_Your instructions_. Using the data below, work out how many lines contain the word "Parle", then state that number without comment.

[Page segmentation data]

————————

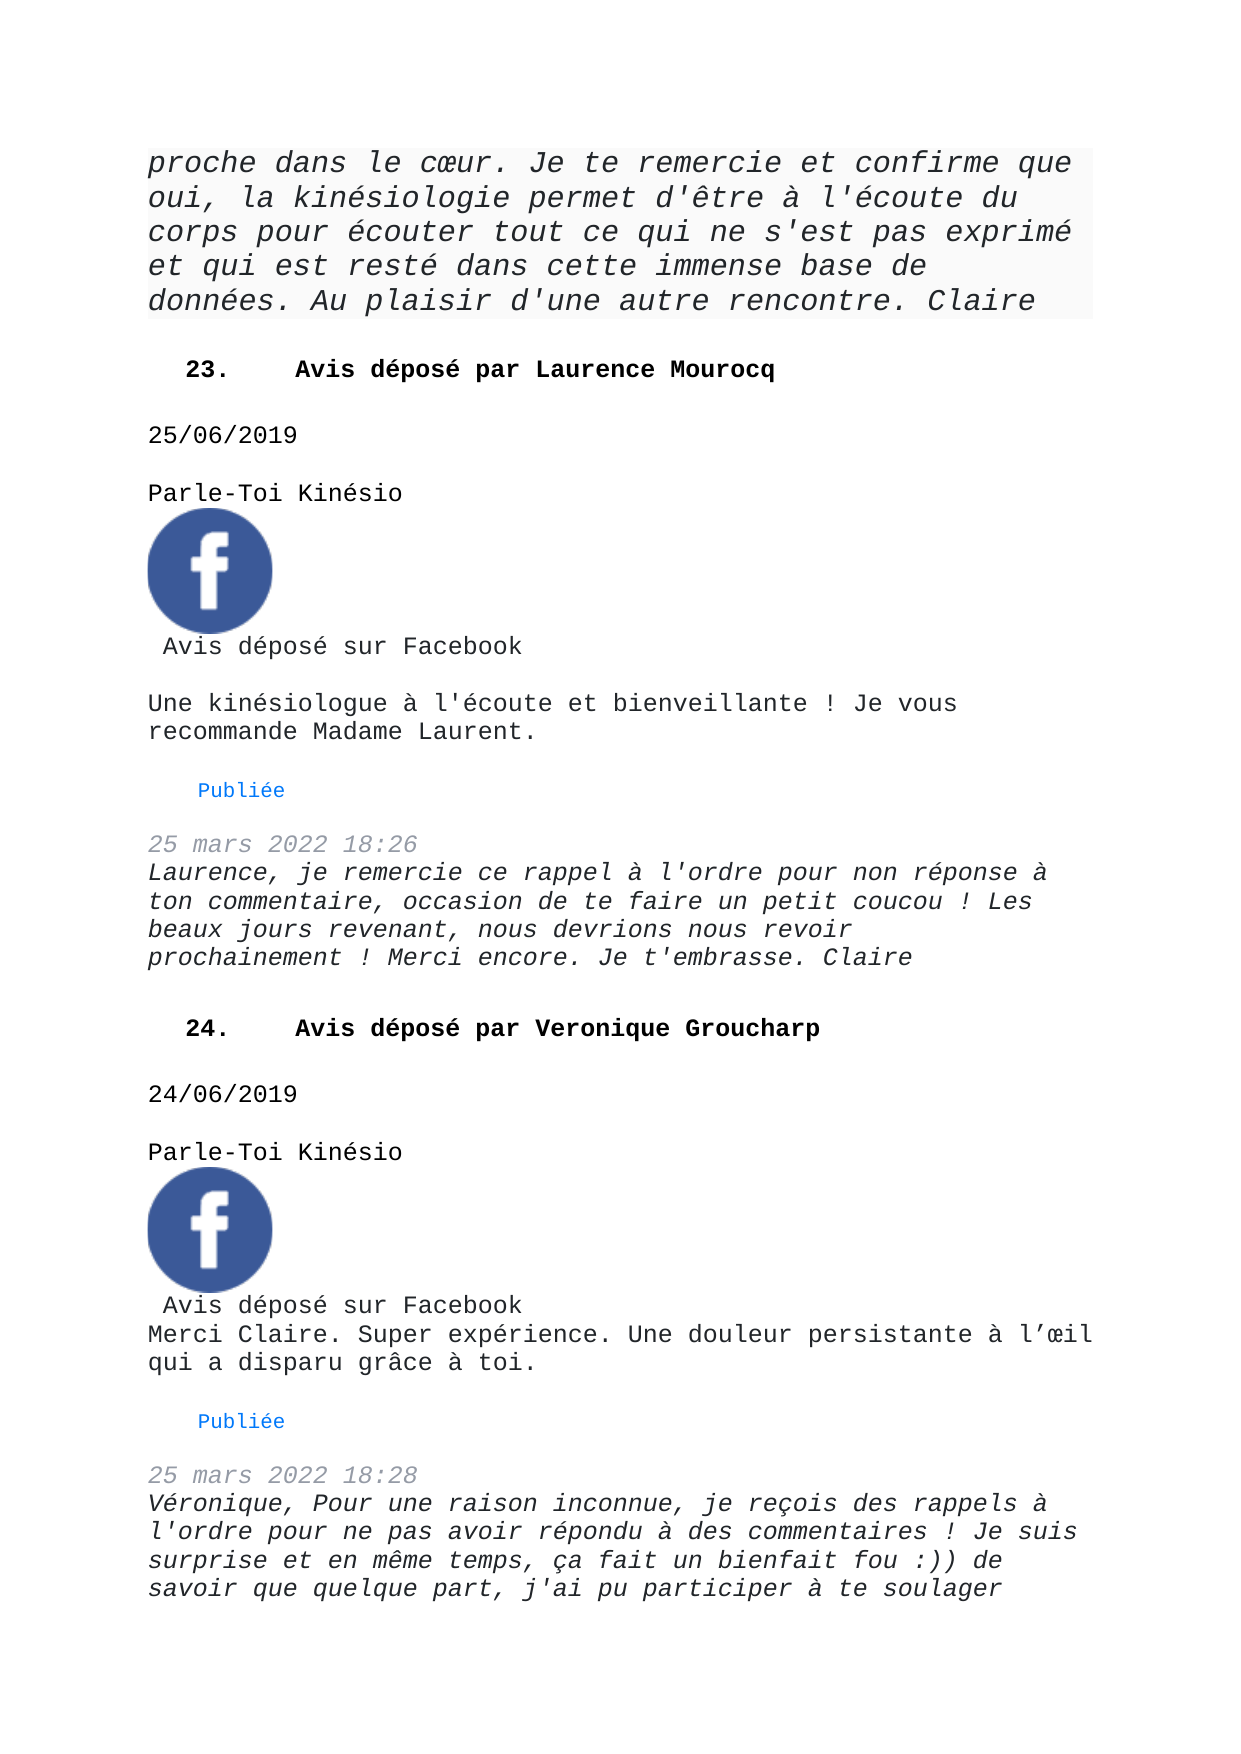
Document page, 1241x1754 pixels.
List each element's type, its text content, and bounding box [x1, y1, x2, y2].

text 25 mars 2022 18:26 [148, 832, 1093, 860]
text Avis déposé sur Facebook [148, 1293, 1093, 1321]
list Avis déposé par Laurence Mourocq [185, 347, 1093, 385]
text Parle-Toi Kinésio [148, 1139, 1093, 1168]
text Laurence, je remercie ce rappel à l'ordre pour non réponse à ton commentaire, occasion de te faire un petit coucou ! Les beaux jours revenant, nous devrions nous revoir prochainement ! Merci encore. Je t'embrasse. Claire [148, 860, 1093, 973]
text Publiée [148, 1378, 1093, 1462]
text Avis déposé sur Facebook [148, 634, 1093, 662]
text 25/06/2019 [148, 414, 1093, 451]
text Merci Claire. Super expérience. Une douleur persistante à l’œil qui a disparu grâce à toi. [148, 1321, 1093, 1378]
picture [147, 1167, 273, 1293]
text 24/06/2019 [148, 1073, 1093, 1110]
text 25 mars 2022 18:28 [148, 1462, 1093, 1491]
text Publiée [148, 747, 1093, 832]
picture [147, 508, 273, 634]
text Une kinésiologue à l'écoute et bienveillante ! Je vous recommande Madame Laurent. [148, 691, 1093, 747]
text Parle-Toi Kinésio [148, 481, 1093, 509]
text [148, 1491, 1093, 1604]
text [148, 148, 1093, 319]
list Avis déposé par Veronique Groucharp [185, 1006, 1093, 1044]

————————

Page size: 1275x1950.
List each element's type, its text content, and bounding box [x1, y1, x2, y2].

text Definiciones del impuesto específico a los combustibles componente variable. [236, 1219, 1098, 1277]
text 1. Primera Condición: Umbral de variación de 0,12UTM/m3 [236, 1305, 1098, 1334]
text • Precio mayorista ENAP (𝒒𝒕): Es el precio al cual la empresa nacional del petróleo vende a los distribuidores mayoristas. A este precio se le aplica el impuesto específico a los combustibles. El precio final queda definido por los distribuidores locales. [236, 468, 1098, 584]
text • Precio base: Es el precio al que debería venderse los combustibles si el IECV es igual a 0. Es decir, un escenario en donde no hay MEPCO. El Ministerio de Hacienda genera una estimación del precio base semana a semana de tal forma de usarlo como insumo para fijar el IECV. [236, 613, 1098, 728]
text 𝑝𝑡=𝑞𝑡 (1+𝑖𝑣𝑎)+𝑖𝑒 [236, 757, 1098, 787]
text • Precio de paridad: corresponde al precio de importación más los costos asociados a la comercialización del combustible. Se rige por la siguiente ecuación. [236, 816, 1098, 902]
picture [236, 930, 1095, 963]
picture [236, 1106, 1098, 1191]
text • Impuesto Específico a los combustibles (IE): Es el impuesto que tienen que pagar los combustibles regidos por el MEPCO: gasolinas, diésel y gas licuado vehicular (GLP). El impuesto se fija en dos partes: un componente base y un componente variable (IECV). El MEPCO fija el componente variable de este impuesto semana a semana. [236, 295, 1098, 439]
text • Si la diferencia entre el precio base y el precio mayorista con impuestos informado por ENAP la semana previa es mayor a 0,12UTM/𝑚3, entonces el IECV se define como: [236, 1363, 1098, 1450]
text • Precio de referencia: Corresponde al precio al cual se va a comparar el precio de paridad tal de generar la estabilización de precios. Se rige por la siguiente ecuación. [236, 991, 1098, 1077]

————————

_Problem solution_. 2